[Task prompt]:
All lines in the records that carry the string "tail" are to be shown.

.....

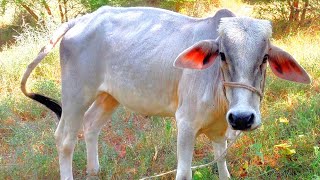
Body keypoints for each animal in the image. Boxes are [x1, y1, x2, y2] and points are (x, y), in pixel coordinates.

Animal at [20, 6, 310, 179]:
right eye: (222, 55)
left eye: (264, 58)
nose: (242, 118)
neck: (221, 97)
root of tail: (82, 19)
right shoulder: (186, 123)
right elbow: (184, 172)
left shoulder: (220, 129)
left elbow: (222, 165)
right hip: (75, 94)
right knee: (64, 139)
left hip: (109, 95)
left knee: (91, 125)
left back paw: (94, 170)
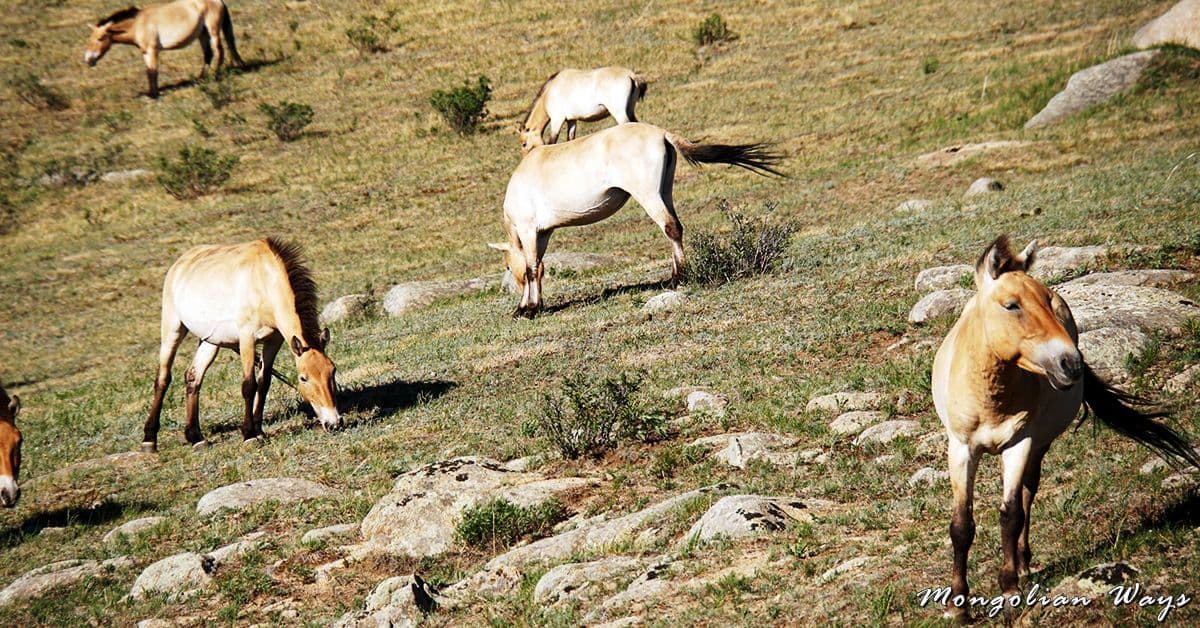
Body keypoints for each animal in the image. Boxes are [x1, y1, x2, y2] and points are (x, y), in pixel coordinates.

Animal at [84, 1, 244, 99]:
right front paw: (151, 94)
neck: (139, 24)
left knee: (219, 51)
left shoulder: (153, 51)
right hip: (202, 34)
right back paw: (201, 79)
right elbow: (149, 72)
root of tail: (219, 1)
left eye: (100, 38)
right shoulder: (146, 53)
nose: (88, 59)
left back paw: (216, 76)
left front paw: (156, 95)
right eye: (89, 39)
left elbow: (154, 72)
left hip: (213, 31)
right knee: (208, 55)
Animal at [141, 238, 340, 453]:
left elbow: (264, 383)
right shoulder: (247, 338)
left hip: (210, 341)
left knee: (193, 377)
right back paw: (149, 440)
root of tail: (179, 264)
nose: (334, 423)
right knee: (163, 379)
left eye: (332, 371)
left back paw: (196, 438)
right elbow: (249, 385)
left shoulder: (274, 340)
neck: (264, 281)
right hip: (173, 330)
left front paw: (259, 430)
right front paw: (249, 435)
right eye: (303, 378)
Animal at [490, 122, 783, 318]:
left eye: (507, 266)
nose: (520, 300)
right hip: (664, 192)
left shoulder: (529, 230)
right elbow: (538, 267)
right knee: (674, 227)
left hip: (648, 194)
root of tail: (661, 133)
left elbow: (530, 268)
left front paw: (528, 309)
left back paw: (679, 278)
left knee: (671, 228)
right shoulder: (544, 233)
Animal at [519, 67, 648, 153]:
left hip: (619, 113)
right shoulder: (571, 120)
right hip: (629, 110)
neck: (549, 92)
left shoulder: (557, 120)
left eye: (524, 144)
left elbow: (552, 141)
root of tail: (632, 75)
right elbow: (570, 139)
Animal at [931, 235, 1200, 622]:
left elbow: (1010, 515)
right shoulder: (961, 448)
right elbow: (961, 526)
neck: (991, 397)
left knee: (1027, 494)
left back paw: (1024, 565)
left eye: (1046, 301)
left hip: (1039, 444)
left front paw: (1010, 591)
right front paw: (958, 606)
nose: (1070, 364)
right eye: (1011, 305)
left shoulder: (1020, 443)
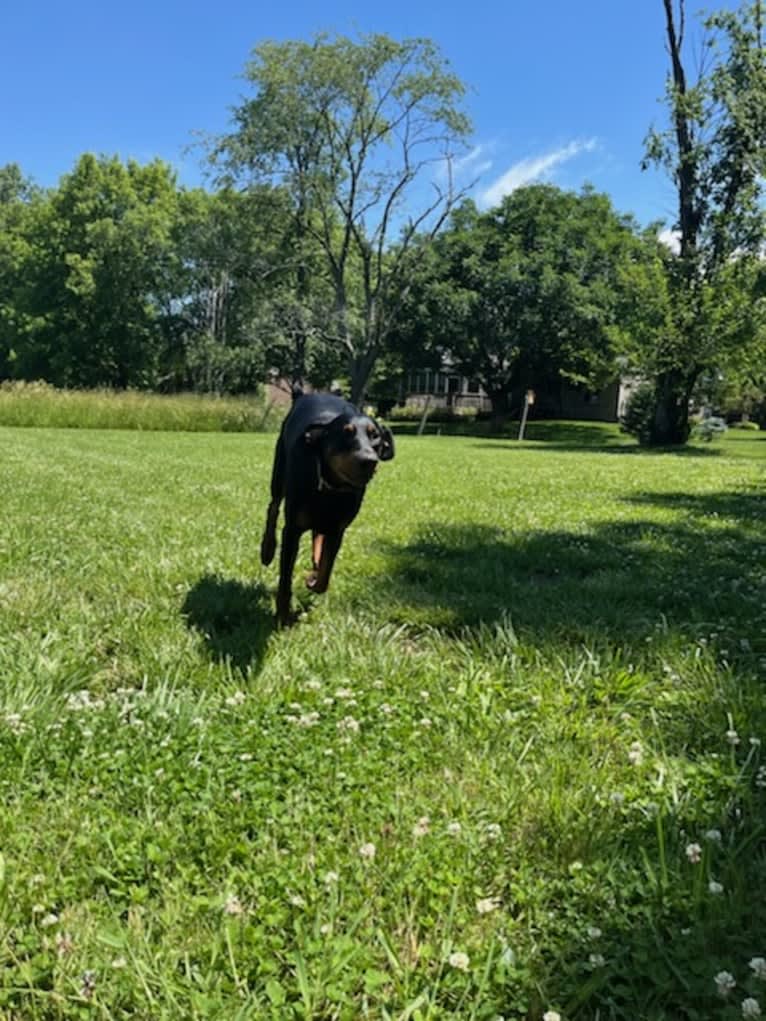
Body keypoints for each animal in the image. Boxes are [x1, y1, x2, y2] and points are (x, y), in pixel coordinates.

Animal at [263, 390, 396, 624]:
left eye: (375, 436)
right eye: (346, 433)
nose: (369, 460)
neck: (331, 489)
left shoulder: (338, 530)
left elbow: (325, 576)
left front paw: (313, 579)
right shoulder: (292, 530)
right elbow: (285, 580)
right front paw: (282, 616)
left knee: (318, 535)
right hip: (279, 471)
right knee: (273, 506)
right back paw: (267, 549)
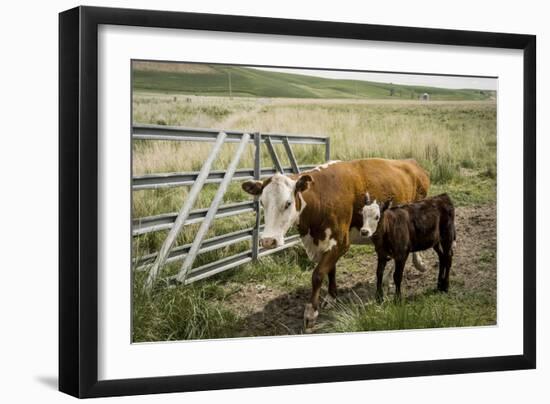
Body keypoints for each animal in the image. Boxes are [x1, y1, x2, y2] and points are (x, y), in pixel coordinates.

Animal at [243, 158, 432, 332]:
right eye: (262, 203)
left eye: (288, 203)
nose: (268, 241)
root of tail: (411, 162)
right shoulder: (324, 242)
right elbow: (330, 270)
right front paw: (332, 296)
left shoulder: (341, 242)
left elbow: (318, 274)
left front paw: (311, 313)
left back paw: (404, 270)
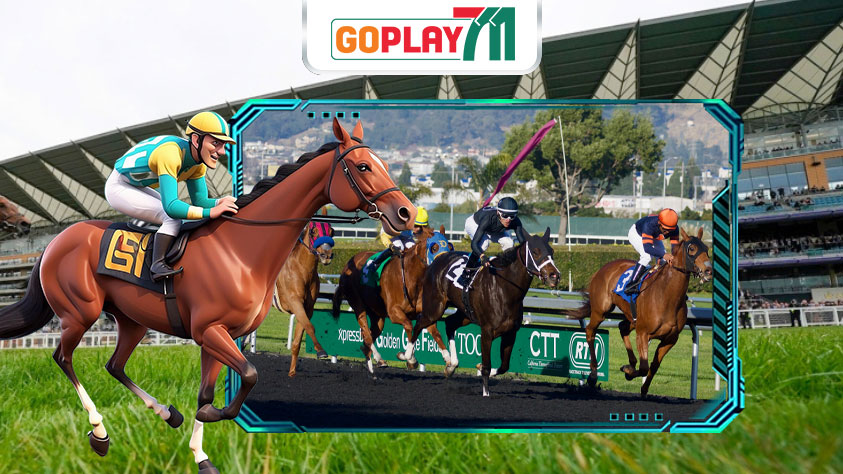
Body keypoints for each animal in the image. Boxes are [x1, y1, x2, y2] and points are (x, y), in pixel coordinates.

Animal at [271, 219, 335, 377]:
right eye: (313, 232)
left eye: (331, 232)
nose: (326, 255)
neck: (302, 270)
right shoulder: (295, 302)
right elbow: (310, 326)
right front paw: (321, 351)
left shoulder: (307, 307)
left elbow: (298, 338)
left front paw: (292, 372)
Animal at [332, 225, 452, 375]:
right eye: (434, 247)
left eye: (449, 246)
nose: (445, 265)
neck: (412, 278)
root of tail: (348, 263)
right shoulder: (394, 312)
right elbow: (409, 326)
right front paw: (410, 358)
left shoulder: (424, 313)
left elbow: (436, 333)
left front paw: (449, 362)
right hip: (358, 305)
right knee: (366, 333)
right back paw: (378, 358)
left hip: (377, 315)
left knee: (369, 336)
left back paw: (374, 361)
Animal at [403, 228, 561, 397]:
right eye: (536, 251)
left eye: (551, 251)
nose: (554, 275)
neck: (505, 289)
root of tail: (437, 260)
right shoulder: (486, 331)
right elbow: (486, 365)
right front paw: (486, 393)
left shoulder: (510, 332)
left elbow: (504, 366)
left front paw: (482, 369)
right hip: (435, 308)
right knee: (420, 322)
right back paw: (409, 357)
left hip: (465, 313)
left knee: (450, 323)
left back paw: (451, 365)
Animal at [563, 227, 712, 398]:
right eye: (692, 248)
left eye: (706, 249)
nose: (708, 270)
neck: (667, 296)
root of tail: (604, 267)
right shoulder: (643, 333)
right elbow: (644, 367)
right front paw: (627, 371)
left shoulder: (670, 339)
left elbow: (653, 366)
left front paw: (643, 387)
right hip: (601, 310)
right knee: (590, 331)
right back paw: (593, 375)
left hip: (632, 317)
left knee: (622, 327)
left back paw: (630, 362)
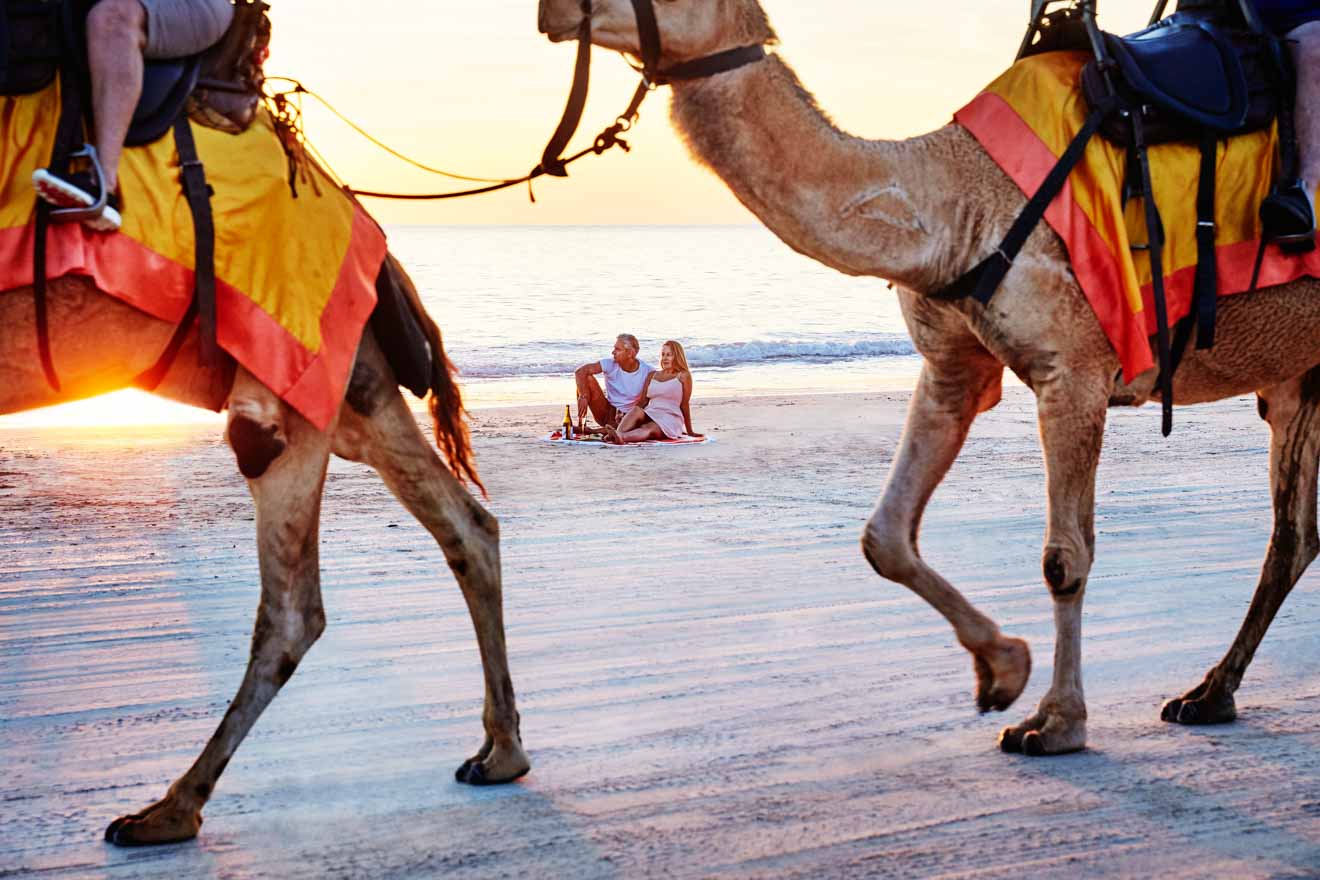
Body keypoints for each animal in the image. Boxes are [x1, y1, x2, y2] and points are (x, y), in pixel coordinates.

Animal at [6, 255, 530, 844]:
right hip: (356, 393)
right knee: (467, 527)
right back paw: (500, 754)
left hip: (304, 394)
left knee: (293, 610)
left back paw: (170, 810)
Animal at [541, 0, 1320, 759]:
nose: (553, 11)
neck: (953, 205)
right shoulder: (951, 367)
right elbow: (884, 537)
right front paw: (1003, 670)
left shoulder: (1075, 369)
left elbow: (1064, 558)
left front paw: (1056, 724)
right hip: (1298, 380)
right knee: (1292, 536)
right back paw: (1209, 694)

.....

[Solution]:
root of tail: (82, 19)
root of tail: (219, 1)
root of tail: (179, 264)
root of tail: (661, 133)
root of tail: (632, 75)
root of tail: (411, 162)
root of tail: (348, 263)
root of tail: (437, 260)
root of tail: (604, 267)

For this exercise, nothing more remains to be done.